With writer France Herron, Premiani co-created Cave Carson, a spelunker/geologist adventurer, in The Brave and the Bold #31 (Sept. 1960).

====Doom Patrol====
Premiani most notably drew the original incarnations of the Doom Patrol in 1963 and the Teen Titans in 1964, both series being cult favorites that have survived in one form or another, if sporadically, since their original creation for the DC Comics universe. In the case of the former superhero team, editor Murray Boltinoff had asked writer Arnold Drake to develop a feature to run in the anthology series My Greatest Adventure. Given the assignment on a Friday with a script due that Tuesday, Drake conceived what would become the Doom Patrol, and turned to another DC writer, Bob Haney, to co-plot and co-script the first adventure. Premiani designed the characters. Drake would subsequently script every Doom Patrol story, with Premiani drawing virtually all, from the team's debut in My Greatest Adventure #80 (June 1963) through the series retitling to The Doom Patrol with issue #86 (March 1964), to the final issue of its initial run, #121 (Oct. 1968). Premiani and Boltinoff appeared as themselves in that final story, discussing the impending demise of the team.

In 2001, Drake wrote of the search for a Doom Patrol illustrator, saying that Boltinoff's regular artists...were all busy. That meant the DP would get some backup artist. So 'pessimism' was the password when Murray brought in a very lean, eagle-beaked, lantern-jawed guy with eyeglass lenses even thicker than mine: Bruno Premiani. But his superb draftsmanship, anatomy and design work turned my prejudice to dust. Still, could he give the DP the unique quality it needed — a quality I couldn't define myself? Bruno's first penciled pages told me we had truly lucked out. What he had recognized was that these super-heroes must be as human as possible. He captured that spirit from page one and sustained it for 42 issues: fabulous powers and fantastic enemies notwithstanding, The Chief, Rita, Larry and Cliff remained real people.Premiani drew proto-teamings of the as-yet-unnamed Teen Titans beginning with the Kid Flash-Aqualad-Robin adventure "The Thousand-and-One Dooms of Mr. Twister" in The Brave and the Bold #54 (July 1964).

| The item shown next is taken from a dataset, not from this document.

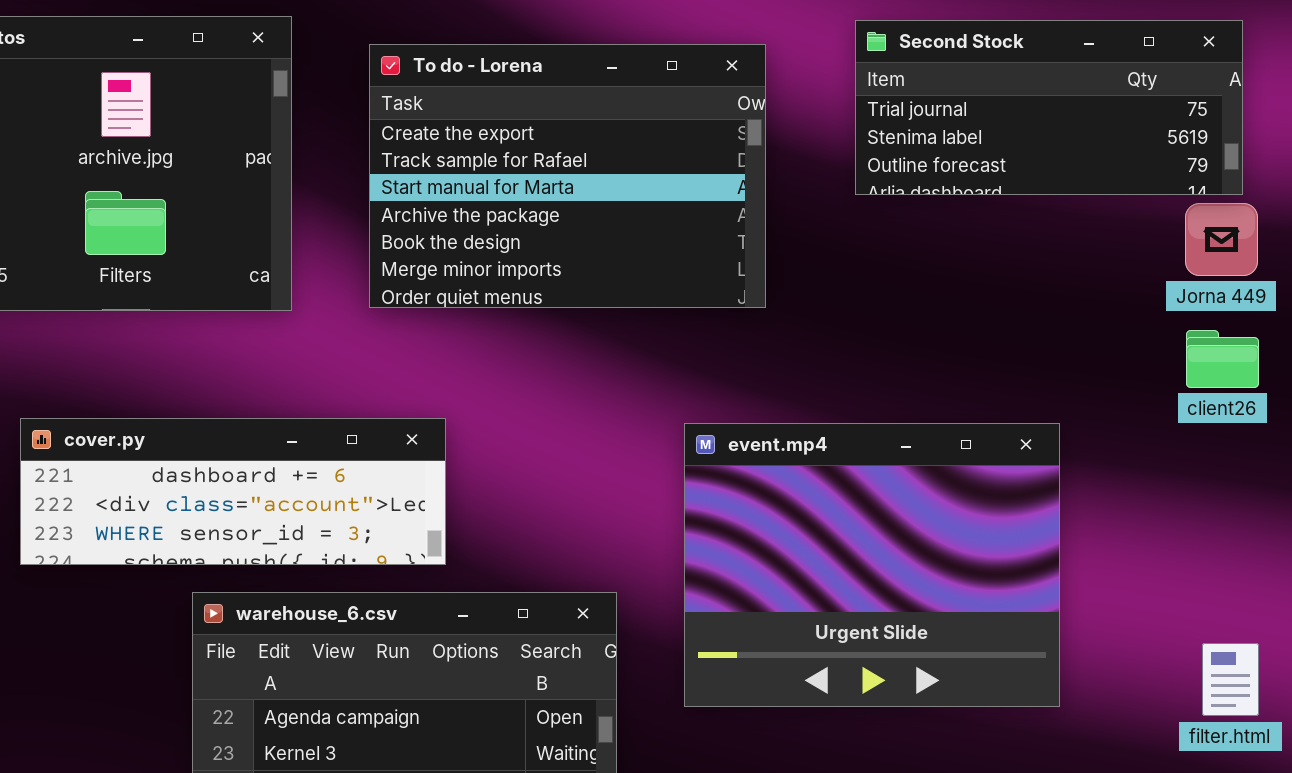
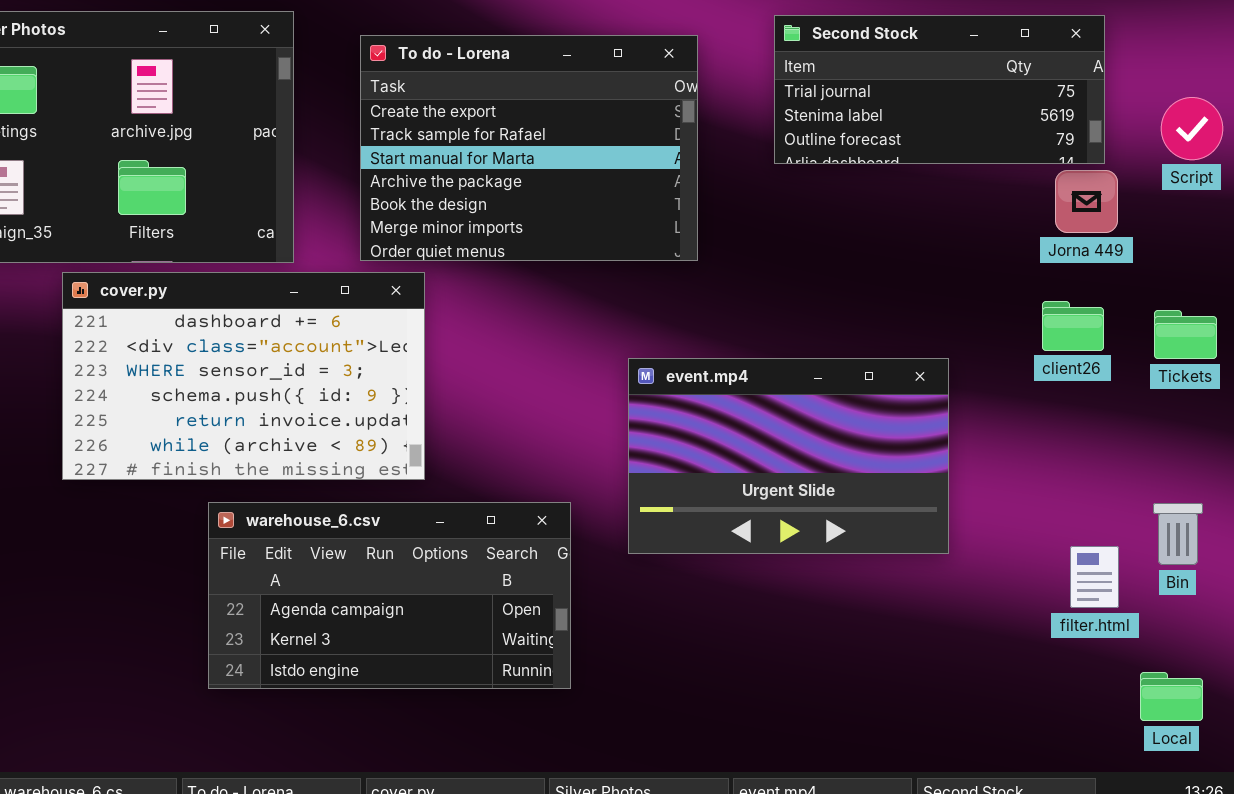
client26: [1186,330,1259,388] -> [1042,301,1104,351], moved
cover.py: [20,418,446,565] -> [62,272,425,480], resized
event.mp4: [684,423,1060,707] -> [628,358,949,554], resized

Additionally, in the early 1960s, Premiani freelanced for the Gilberton Company's Classics Illustrated, Classics Illustrated Special Issue, and World Around Us series. His major project was the painted cover and complete interior art for Classics Illustrated No. 156, The Conquest of Mexico (May 1960), based on Bernal Diaz del Castillo's eyewitness account of the fall of the Aztec empire. In addition, he contributed sections to two Special Issues, The Atomic Age (June 1960) and The United Nations (1964). Most of Premiani's work for Gilberton was for the educational World Around Us line, for which he provided chapters in The Crusades (December 1959), Festivals (January 1960), Great Scientists (February 1960), Communications (April 1960), Whaling (December 1960), and The Vikings (January 1961).

===Later career and death===
Premiani's last known original comics story was the three-and-a-half-page "Please Let Me Die", written by Dave Wood, in The Unexpected #126 (Aug. 1971).

Premiani died in Argentina, on August 17, 1984.